The manufacturing purchasing managers’ index (PMI) edged up slightly to 49.2 in November from 49.0 in October, remaining below the 50-point mark that separates growth from contraction. The output sub-index stalled at 50.0, while new orders and new export orders improved modestly but stayed in contraction territory.
“The data reflects manufacturers’ difficulty in sustaining a recovery after COVID-19, compounded by ongoing trade tensions with the U.S.,” said Goldman Sachs economist Yuting Yang. “We maintain our view that major policy support may be held off until the first quarter next year, since this year’s growth target of around 5% appears broadly achievable.”
Services Sector Cools
The non-manufacturing PMI, which includes services and construction, fell to 49.5 from 50.1 in October, shrinking for the first time since December 2022. Services activity dropped to its lowest since December 2023, as the temporary boost from October holidays faded.
“The business activity index for real estate and household services both fell below 50, indicating subdued market activity,” said NBS statistician Huo Lihui.
Despite the slowdown, the services outlook sub-index remained optimistic at 55.9, signaling that enterprises expect future demand to improve.
Small Manufacturers See Modest Gains
Smaller manufacturers fared slightly better, with their PMI rising two points to 49.1, a six-month high, driven in part by export resilience and the easing of U.S. tariffs on Chinese goods, according to Tianchen Xu, senior economist at the Economist Intelligence Unit.
Policy Dilemma: Reforms vs.

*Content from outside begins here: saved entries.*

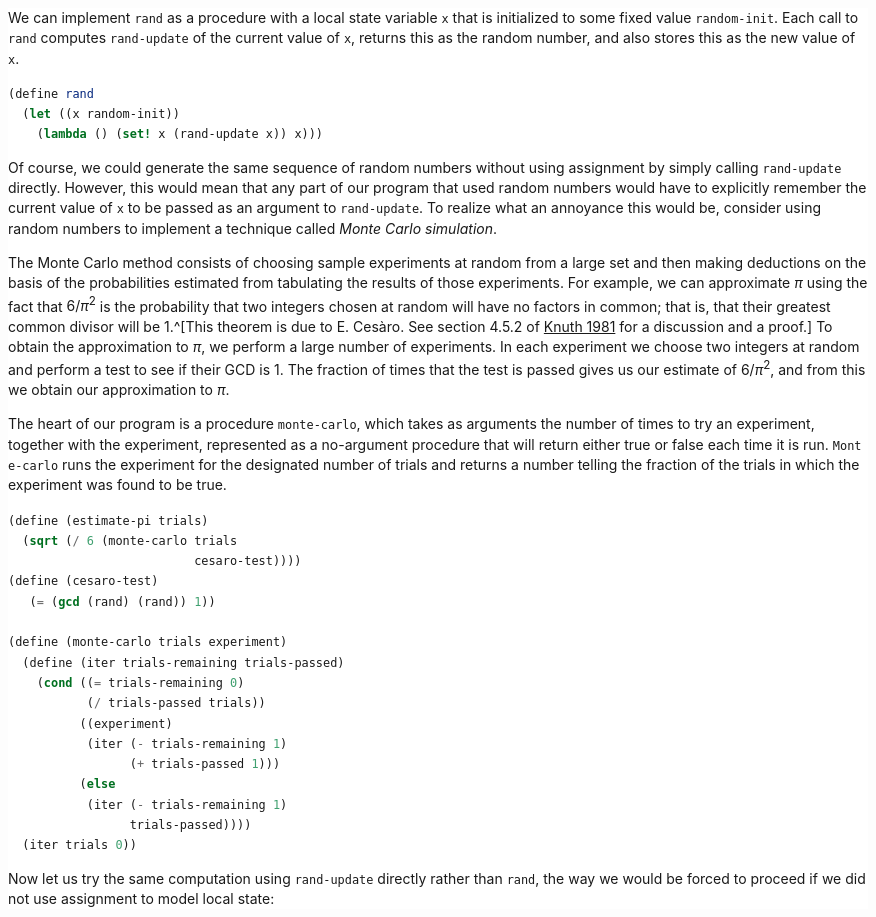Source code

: We can implement `rand` as a procedure with a local state variable `x` that is initialized to some fixed value `random-init`. Each call to `rand` computes `rand-update` of the current value of `x`, returns this as the random number, and also stores this as the new value of `x`.

``` scheme
(define rand
  (let ((x random-init))
    (lambda () (set! x (rand-update x)) x)))
```

Of course, we could generate the same sequence of random numbers without using assignment by simply calling `rand-update` directly. However, this would mean that any part of our program that used random numbers would have to explicitly remember the current value of `x` to be passed as an argument to `rand-update`. To realize what an annoyance this would be, consider using random numbers to implement a technique called *Monte Carlo simulation*.

The Monte Carlo method consists of choosing sample experiments at random from a large set and then making deductions on the basis of the probabilities estimated from tabulating the results of those experiments. For example, we can approximate $\pi$ using the fact that $6/\pi^{2}$ is the probability that two integers chosen at random will have no factors in common; that is, that their greatest common divisor will be 1.^[This theorem is due to E. Cesàro. See section 4.5.2 of [Knuth 1981](References.xhtml#Knuth-1981) for a discussion and a proof.] To obtain the approximation to $\pi$, we perform a large number of experiments. In each experiment we choose two integers at random and perform a test to see if their GCD is 1. The fraction of times that the test is passed gives us our estimate of $6/\pi^{2}$, and from this we obtain our approximation to $\pi$.

The heart of our program is a procedure `monte-carlo`, which takes as arguments the number of times to try an experiment, together with the experiment, represented as a no-argument procedure that will return either true or false each time it is run. `Monte-carlo` runs the experiment for the designated number of trials and returns a number telling the fraction of the trials in which the experiment was found to be true.

``` scheme
(define (estimate-pi trials)
  (sqrt (/ 6 (monte-carlo trials 
                          cesaro-test))))
(define (cesaro-test)
   (= (gcd (rand) (rand)) 1))

(define (monte-carlo trials experiment)
  (define (iter trials-remaining trials-passed)
    (cond ((= trials-remaining 0)
           (/ trials-passed trials))
          ((experiment)
           (iter (- trials-remaining 1) 
                 (+ trials-passed 1)))
          (else
           (iter (- trials-remaining 1) 
                 trials-passed))))
  (iter trials 0))
```

Now let us try the same computation using `rand-update` directly rather than `rand`, the way we would be forced to proceed if we did not use assignment to model local state:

Stimulus
China’s policymakers face a difficult choice: implement painful structural reforms to correct supply-demand imbalances and tackle heavy local government debt, or introduce stimulus measures to prop up household spending and economic growth. Traditional levers such as boosting industrial production or infrastructure spending are constrained by a global slowdown, a protracted property crisis, and fiscal limits at local government levels.
On Wednesday, the government unveiled a plan to boost consumption, focusing on rural upgrades and sectors such as pet products, anime, and trendy toys. Xu noted, “If the government can earmark a third of its consumption subsidies to the services sector in 2026, that would provide a significant lift to the industry and employment.”
As China navigates this complex economic landscape, the coming months will test the government’s ability to balance reform, growth, and social stability while managing both domestic and international pressures.